Soderbergh and his star Benicio Del Toro spent more than a decade putting together the film, which is based largely on the diaries Guevara kept during his disastrous attempt to foment upheaval in Bolivia. But after its Cannes premiere, the four-and-a-half-hour feature has been chopped into two halves; part two is out in a few months, an arrangement as satisfying as half a dinner or half a pair of shoes. For now we have the Che (Part One): The Argentine, about the Cuban revolution where Guevara and Fidel Castro led a straggly gang of insurgents against the US-backed forces of dictator Fulgencio Batista, culminating in Batista's ousting in 1959. Del Toro's Guevara is a weak-lunged asthmatic, who builds his strength through physical tests.

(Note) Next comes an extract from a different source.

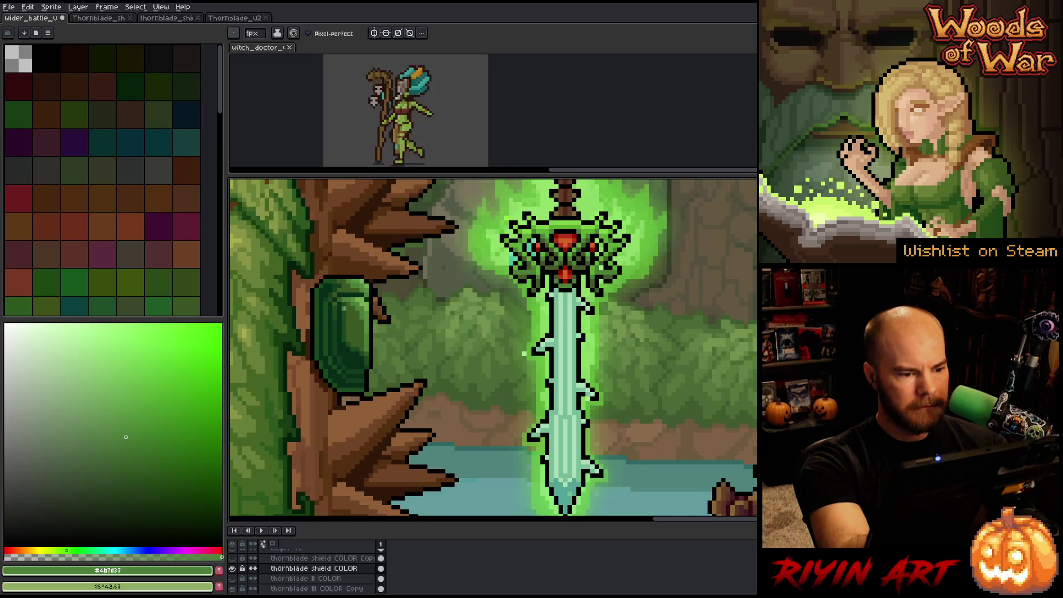
alt+click(367, 291)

Soderbergh has opted to simply allow events to unfold like a diary. This doesn't result in objective biography but it certainly contributes to a film whose unadorned story is exhaustive and exhausting, with a decidedly cavalier approach to dramatic urgency. You sense that a scene featuring a train derailing has Soderbergh groaning as it builds to something close to excitement, but it's a reminder that intelligent precision doesn't make its mark as effectively as a piece of flamboyant inspiration. Also, Soderbergh doesn't give us dates and locations; he merely opens his movie with a map showing locations of Che eventfulness, then expects us to remember that map when people mention them later in the movie. Maybe it's because I have the topographical skills of a mouse in a bucket, but I think there are geography tests less gruelling than this.

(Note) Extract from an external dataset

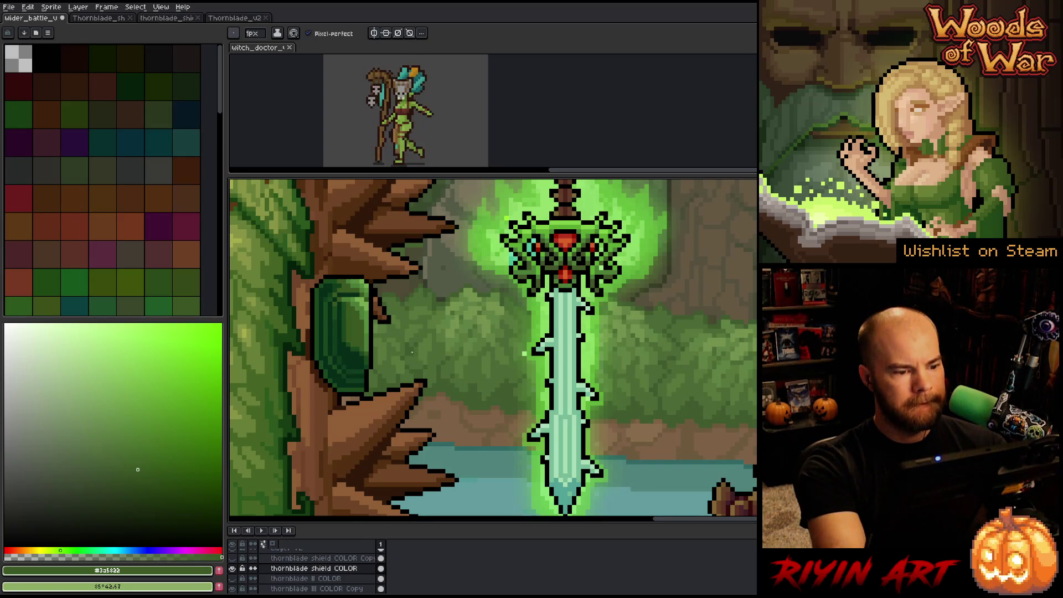
key(alt)
alt+click(357, 343)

In an interesting but problematically academic epic, the film's ace is Del Toro, even though his energy levels are sometimes kept so low he resembles a drunken bear more than El Comandante. Che should be a vibrant personality, as culturally intricate as Lenin, Bob Dylan or Charlemagne, but Soderbergh keeps draining his man of emotional juice. This Che has idealism in spades but his revolutionary zeal comes across like a relentless version of an Xbox character, except instead of virtual gunplay, he keeps shelling you with speeches about the proletariat and how his pure brand of activism is "the highest level of humanity". This Che is like the persistent thick-skinned guy at university who kept trying to get you to join CommieSoc. He certainly doesn't have the puppyish eagerness displayed by Gael Garcia Bernal in the other recent Che biopic, The Motorcycle Diaries.
Del Toro is too personally charismatic to bore you, even in an enterprise as stubbornly academic as this, but if they give out Oscars for valiant tent-pole work, he should sweep the board.